EXCERPT PROVIDED:
──────────────────────────────

Quality of Embeddings & Triplet Loss

Author: Atharv Katkar

Directed by: Sandeep Giri

OVERVIEW:

In Natural Language Processing (NLP), embeddings transform human language into numerical vectors. These are usually arrays of multiple dimensions & have schematic meaning based on their previous training text corpus The quality of these embeddings directly affects the performance of search engines, recommendation systems, chatbots, and more.

But here’s the problem:

Not all embeddings are created equal.

So how do we measure their quality?

To Identify the quality of embeddings i conducted one experiment:

I took 3 leading (Free) Text → Embedding pretrained models which worked differently & provided a set of triplets and found the triplets loss to compare the contextual  importance of each one.

1) Sentence-BERT (SBERT)

Transformer-based Captures deep sentence-level semantics:

from sentence_transformers import SentenceTransformer

model = SentenceTransformer(‘all-MiniLM-L6-v2’)

2) Universal Sentence Encoder (USE)

TensorFlow Encoder Good general-purpose semantic encoding:

import tensorflow_hub as hub

model2 = hub.load(“https://tfhub.dev/google/universal-sentence-encoder/4”)

embeddings = model2([“Cardiac arrest”])

3) FastText (by Facebook AI)

Word-based Lightweight, fast, but lacks context:

import fasttext.util

fasttext.util.download_model(‘en’, if_exists=’ignore’)

ft3 = fasttext.load_model(‘cc.en.300.bin’)

vec = ft3.get_word_vector(“Cardiac arrest”)

when i compared the sizes of output produced by them are different for each one

(384,), (1, 512), (300,)

GOALS
  1. To compare them using a triplet-based evaluation approach using triplet loss.
  2. Identify the Understanding of these around medical terminologies

CONCEPTS

What is Triplet Loss?

──────────────────────────────

SUPPLIED DATA:
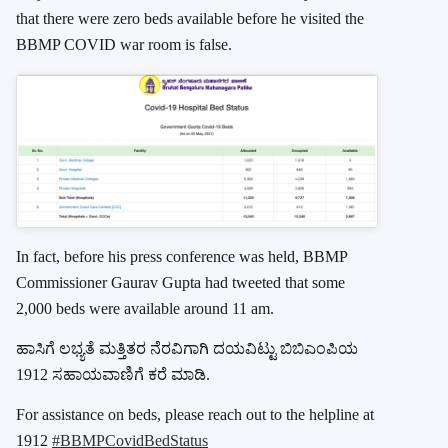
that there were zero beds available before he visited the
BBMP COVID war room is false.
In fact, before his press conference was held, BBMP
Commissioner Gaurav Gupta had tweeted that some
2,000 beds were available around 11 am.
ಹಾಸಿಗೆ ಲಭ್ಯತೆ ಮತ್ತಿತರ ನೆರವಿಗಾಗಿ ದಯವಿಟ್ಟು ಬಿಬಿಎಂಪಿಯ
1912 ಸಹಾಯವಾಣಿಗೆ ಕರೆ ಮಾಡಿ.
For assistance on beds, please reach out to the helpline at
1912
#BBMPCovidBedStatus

──────────────────────────────

TASK DIRECTIONS: Pick up the write-up on embedding quality and triplet loss right after its last line and keep it going. The records have nothing to do with the text on embedding quality.

TASK OUTPUT:
Triplet loss works with a 3-part input:

Anchor: The base sentence or phrase

Positive: A semantically similar phrase

Negative: A semantically absurd or unrelated phrase

AnchorPositiveNegative
tuberculosisLung infectiontest tube accident 
cardiac arrestheart attackcardi b arrest
asthmarespiratory conditionSpiritual awakening 
Samples From my test dataset

The goal is to push the anchor close to the positive and far from the negative in embedding space.

TripletLoss = max (d (a , p) − d (a , n) + margin , 0 )

a = anchor vector
p = positive vector (should be close to
anchor)
n = negative vector (should be far from
anchor)
d(x,y) = cosine distance
margin = a buffer that forces the negative to be not just farther, but significantly farther

What is Cosine Similarity?

Cosine similarity is a measure of how similar two vectors are — based on the angle between them rather than their magnitude. In the context of NLP, vectors represent words or sentences as embeddings.

  Cosine Similarity (A.B) =   A.B / ||A||.||B||

CosineDistance(A,B) = 1 − CosineSimilarity(A,B)

What is Margin?

The margin is a safety cushion.

If margin = 0.2, then even if the negative is slightly farther than the positive, the model still gets a penalty unless it’s at least 0.2 farther.

Testing The accuracy
TEST-SET(click on test set see set)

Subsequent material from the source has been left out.